Saat disinggung masih adakah proses pengembangan, dia menegaskan bila itu pasti ada tindaklanjutnya. “Jadi masih butuh banyak langkah penyelidikan lagi,” singkatnya.

Sekedar diketahui, bahwasanya Tiga pejabat Dinas Perumahan Kawasan Permukiman dan Pertanahan Pemkot Batu yakni, Nugroho Widyanto alias Yeyen, Kabid Cipta Karya, Fafan Firmansyah Kasi bidang perumahan dan Muhamad Hafid Kasi Cipta Karya pada Kamis (24/8/17) lalu ditangkap Satgas Saber Pungli Polhukam.

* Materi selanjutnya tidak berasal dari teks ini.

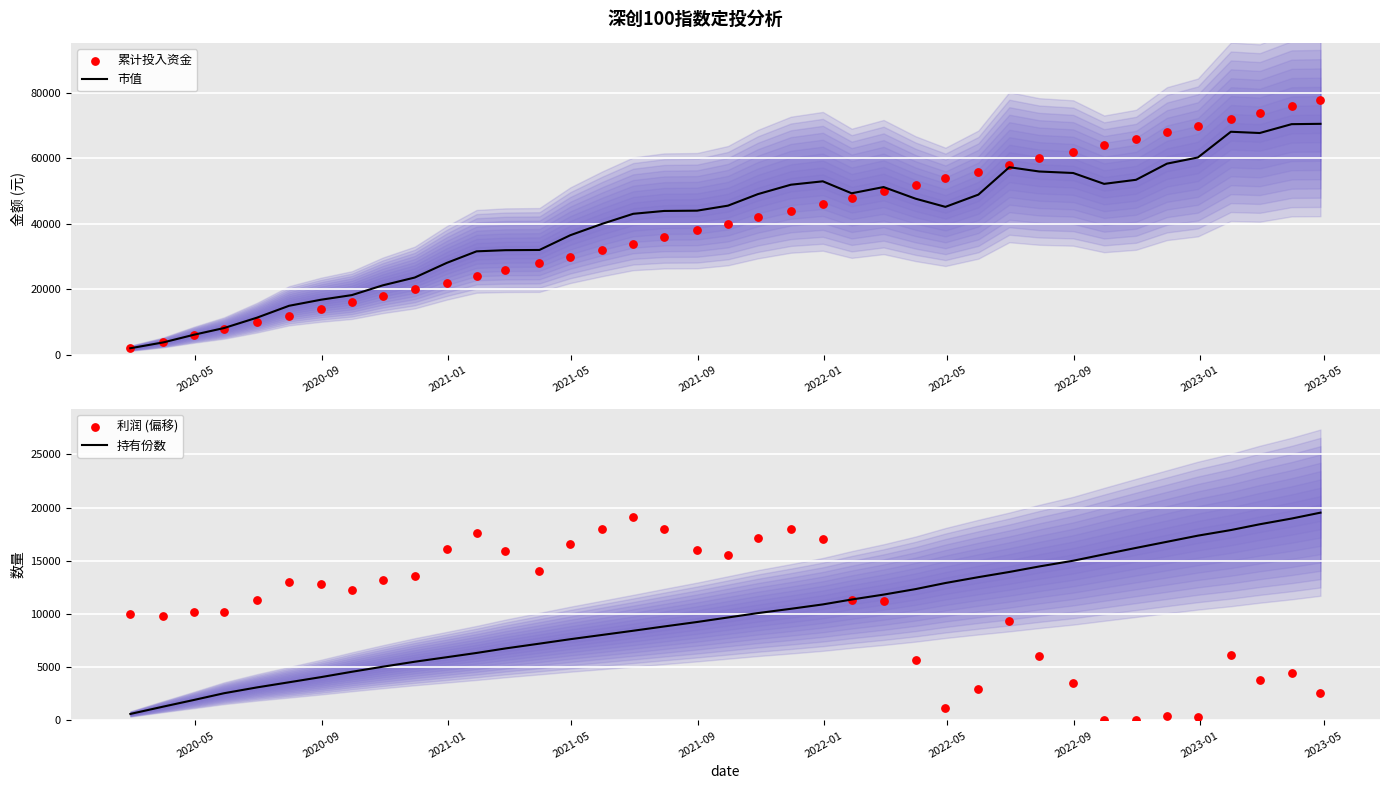

What are all the series names shown in the legend?

市值, 累计投入资金, 持有份数, 利润 (偏移)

Mereka terjaring OTT saat memungli rekanan dari PT. Gunadharma Anugerahjaya beserta barang bukti uang Rp 25 juta. Lucunya lagi dan tak masuk akal, sambung Mariyadi pada saat Walikota Batu ia tanya, Walikota mengatakan bahwa tim saber pungli saat melakukan OTT tidak prosedural, ini aneh kan?! Kok gak prosedural?! Gak proseduralnya dimana?

“Memangnya kalau OTT itu harus izin dulu ya, ujar Mariyadi keheranan.
Pokoknya kita (GNPK) Jawa Timur, akan memonitor terus perkembangan kasus ini sampai ke akar-akarnya, dan siapa saja yang ikut bermain di dalamnya, tandas dia jengkel.